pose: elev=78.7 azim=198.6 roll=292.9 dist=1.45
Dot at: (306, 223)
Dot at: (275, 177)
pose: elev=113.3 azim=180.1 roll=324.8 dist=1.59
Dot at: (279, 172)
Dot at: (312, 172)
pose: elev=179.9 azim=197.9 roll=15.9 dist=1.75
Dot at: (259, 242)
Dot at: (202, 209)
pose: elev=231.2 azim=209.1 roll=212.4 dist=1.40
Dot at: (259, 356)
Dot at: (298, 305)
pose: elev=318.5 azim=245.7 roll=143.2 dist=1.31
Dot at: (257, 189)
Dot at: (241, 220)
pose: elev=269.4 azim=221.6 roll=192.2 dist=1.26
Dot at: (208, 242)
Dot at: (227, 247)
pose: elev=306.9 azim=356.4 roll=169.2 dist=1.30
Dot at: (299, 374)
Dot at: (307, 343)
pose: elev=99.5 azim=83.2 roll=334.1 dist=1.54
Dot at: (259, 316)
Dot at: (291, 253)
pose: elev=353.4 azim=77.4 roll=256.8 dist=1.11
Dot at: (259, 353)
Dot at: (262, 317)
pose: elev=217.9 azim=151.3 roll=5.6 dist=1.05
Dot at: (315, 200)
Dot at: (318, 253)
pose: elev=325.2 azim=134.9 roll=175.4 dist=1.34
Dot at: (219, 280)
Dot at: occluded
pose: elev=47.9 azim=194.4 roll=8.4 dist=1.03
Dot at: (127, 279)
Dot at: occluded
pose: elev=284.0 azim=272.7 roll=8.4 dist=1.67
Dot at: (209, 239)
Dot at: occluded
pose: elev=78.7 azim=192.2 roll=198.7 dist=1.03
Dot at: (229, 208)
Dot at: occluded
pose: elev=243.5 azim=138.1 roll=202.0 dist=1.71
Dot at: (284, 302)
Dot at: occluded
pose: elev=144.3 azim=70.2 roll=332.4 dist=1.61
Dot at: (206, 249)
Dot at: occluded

# WRITTEN INSTRUCTION
Edit all of the lines above so that every "dist" becomes "distance", and leave everything else the same.

# RESPONSE FOR THIS EXERCISE
pose: elev=78.7 azim=198.6 roll=292.9 distance=1.45
Dot at: (306, 223)
Dot at: (275, 177)
pose: elev=113.3 azim=180.1 roll=324.8 distance=1.59
Dot at: (279, 172)
Dot at: (312, 172)
pose: elev=179.9 azim=197.9 roll=15.9 distance=1.75
Dot at: (259, 242)
Dot at: (202, 209)
pose: elev=231.2 azim=209.1 roll=212.4 distance=1.40
Dot at: (259, 356)
Dot at: (298, 305)
pose: elev=318.5 azim=245.7 roll=143.2 distance=1.31
Dot at: (257, 189)
Dot at: (241, 220)
pose: elev=269.4 azim=221.6 roll=192.2 distance=1.26
Dot at: (208, 242)
Dot at: (227, 247)
pose: elev=306.9 azim=356.4 roll=169.2 distance=1.30
Dot at: (299, 374)
Dot at: (307, 343)
pose: elev=99.5 azim=83.2 roll=334.1 distance=1.54
Dot at: (259, 316)
Dot at: (291, 253)
pose: elev=353.4 azim=77.4 roll=256.8 distance=1.11
Dot at: (259, 353)
Dot at: (262, 317)
pose: elev=217.9 azim=151.3 roll=5.6 distance=1.05
Dot at: (315, 200)
Dot at: (318, 253)
pose: elev=325.2 azim=134.9 roll=175.4 distance=1.34
Dot at: (219, 280)
Dot at: occluded
pose: elev=47.9 azim=194.4 roll=8.4 distance=1.03
Dot at: (127, 279)
Dot at: occluded
pose: elev=284.0 azim=272.7 roll=8.4 distance=1.67
Dot at: (209, 239)
Dot at: occluded
pose: elev=78.7 azim=192.2 roll=198.7 distance=1.03
Dot at: (229, 208)
Dot at: occluded
pose: elev=243.5 azim=138.1 roll=202.0 distance=1.71
Dot at: (284, 302)
Dot at: occluded
pose: elev=144.3 azim=70.2 roll=332.4 distance=1.61
Dot at: (206, 249)
Dot at: occluded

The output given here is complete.